About this task. Apart from the pictures, which must be omitted, restate the data exactly.

Recorded data.
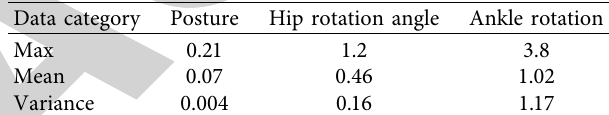
Table 5: Statistics of each error value before the embedded control biped robot experiment.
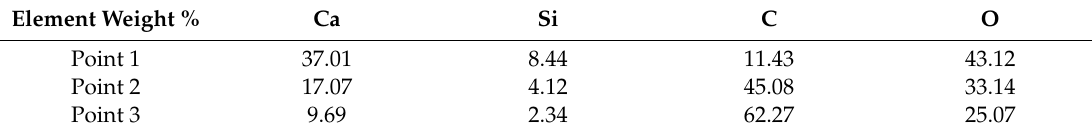
Table 5. Mass Distribution of Major Elements in Di ff erent Regions.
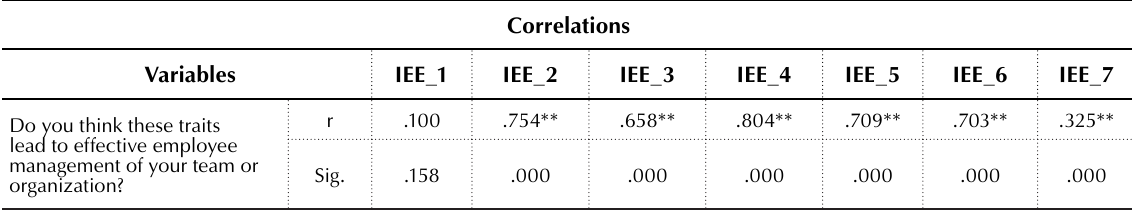
Table 1. Correlation analysis on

Completed task.
Table 5: Statistics of each error value before the embedded control biped robot experiment.
Table 5. Mass Distribution of Major Elements in Di ff erent Regions.
Table 1. Correlation analysis on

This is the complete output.